El mundo en torno al Imperio se modificó también a lo largo de aquel tiempo pero los ámbitos de la acción militar y diplomática de éste no: por una parte, los Balcanes, donde se consiguió la conquista religiosa y cultural de eslavos y búlgaros pero no tanto la política. Más allá, Italia, donde los griegos lograron mantener su presencia con diversa intensidad. Y, sobre todo, Oriente, donde la defensa de Asia Menor y el control de las islas del Mar Egeo era vital. Los emperadores de Constantinopla tuvieron que aceptar, además, la realidad del nuevo imperio occidental -carolingio y después otónida- aunque iba en contra de su pretensión de universalidad, y hacer frente al problema del choque, cada vez más intenso, entre las concepciones eclesiásticas de griegos y latinos, manifestadas en enfrentamientos y en la construcción de sendas áreas de influencia y misión: en la bizantina entraron gran parte de los Balcanes eslavos y búlgaros, y también la naciente Rusia de Kiev. Más allá, el imperio procuró mantener buenas relaciones con los pueblos dominadores de las estepas al Norte del Mar Negro: sucesivamente, jázaros, pechenegos en el siglo X, uzos y cumanos desde mediados del XI.

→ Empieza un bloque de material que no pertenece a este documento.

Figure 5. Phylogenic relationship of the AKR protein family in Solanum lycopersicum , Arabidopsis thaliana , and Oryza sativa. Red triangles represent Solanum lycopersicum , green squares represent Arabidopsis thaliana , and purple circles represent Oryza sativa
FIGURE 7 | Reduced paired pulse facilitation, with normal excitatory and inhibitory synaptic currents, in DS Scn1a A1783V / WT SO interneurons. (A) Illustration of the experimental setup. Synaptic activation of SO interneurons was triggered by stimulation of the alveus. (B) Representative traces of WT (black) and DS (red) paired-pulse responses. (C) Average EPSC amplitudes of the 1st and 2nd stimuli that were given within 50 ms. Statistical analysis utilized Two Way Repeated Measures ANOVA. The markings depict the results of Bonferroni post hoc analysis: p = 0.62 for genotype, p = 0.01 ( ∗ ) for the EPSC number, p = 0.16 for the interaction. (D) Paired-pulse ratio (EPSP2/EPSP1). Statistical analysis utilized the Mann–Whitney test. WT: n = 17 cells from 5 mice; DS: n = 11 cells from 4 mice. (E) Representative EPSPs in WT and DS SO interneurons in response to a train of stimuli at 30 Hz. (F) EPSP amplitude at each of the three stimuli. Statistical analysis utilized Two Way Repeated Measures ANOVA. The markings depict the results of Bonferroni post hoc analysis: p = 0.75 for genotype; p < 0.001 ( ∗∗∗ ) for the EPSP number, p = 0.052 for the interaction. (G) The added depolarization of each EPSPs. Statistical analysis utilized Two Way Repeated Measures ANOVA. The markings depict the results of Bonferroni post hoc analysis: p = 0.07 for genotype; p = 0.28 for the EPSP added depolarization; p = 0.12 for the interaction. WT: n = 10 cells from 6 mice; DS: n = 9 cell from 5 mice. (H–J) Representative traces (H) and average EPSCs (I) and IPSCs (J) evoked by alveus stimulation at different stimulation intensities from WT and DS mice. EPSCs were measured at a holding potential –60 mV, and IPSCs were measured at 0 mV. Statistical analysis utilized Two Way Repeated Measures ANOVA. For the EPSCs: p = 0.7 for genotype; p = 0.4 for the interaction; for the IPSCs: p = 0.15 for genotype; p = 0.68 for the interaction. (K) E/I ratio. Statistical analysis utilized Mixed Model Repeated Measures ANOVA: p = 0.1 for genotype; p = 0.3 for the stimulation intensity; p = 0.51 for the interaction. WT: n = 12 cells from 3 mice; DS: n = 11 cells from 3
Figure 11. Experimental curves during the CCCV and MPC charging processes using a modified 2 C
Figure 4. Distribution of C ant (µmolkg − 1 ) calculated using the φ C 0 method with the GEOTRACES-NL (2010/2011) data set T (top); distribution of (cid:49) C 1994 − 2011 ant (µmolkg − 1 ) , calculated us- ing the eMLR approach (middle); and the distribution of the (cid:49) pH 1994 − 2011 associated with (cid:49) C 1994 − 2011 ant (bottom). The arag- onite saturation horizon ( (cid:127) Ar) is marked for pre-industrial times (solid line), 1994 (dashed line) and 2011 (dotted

León III, iniciador de la dinastía Isaurica, había salvado Constantinopla del gran asedio del año 717 pero no pudo impedir la pérdida del exarcado de Ravena a manos de los lombardos, que provocó el definitivo alejamiento del papado y su alianza con los carolingios. Se esforzó en completar la organización de themas y mejorar la administración del imperio al publicar en el año 726 una nueva colección de leyes, la Eclogé, pero sus medidas políticas más trascendentes se refieren al ámbito religioso donde crecía un enfrentamiento radical -difícil de entender para una mente europea moderna- entre iconódulos, partidarios del culto a las imágenes, e iconoclastas, que querían suprimirlo. León III apoyó a estos últimos desde el año 725 y, desde el 730 ordenó destruir las imágenes, depuso a Germanos, patriarca de Constantinopla, por no secundar su actitud, pero, al mismo tiempo, él y sus sucesores completaron el control del patriarcado sobre todo el territorio imperial, lo que producía inevitablemente un alejamiento con respecto a la Iglesia latina, que siempre se opuso al radicalismo de los iconoclastas, secundada por otros grandes pensadores como Juan, obispo de Damasco.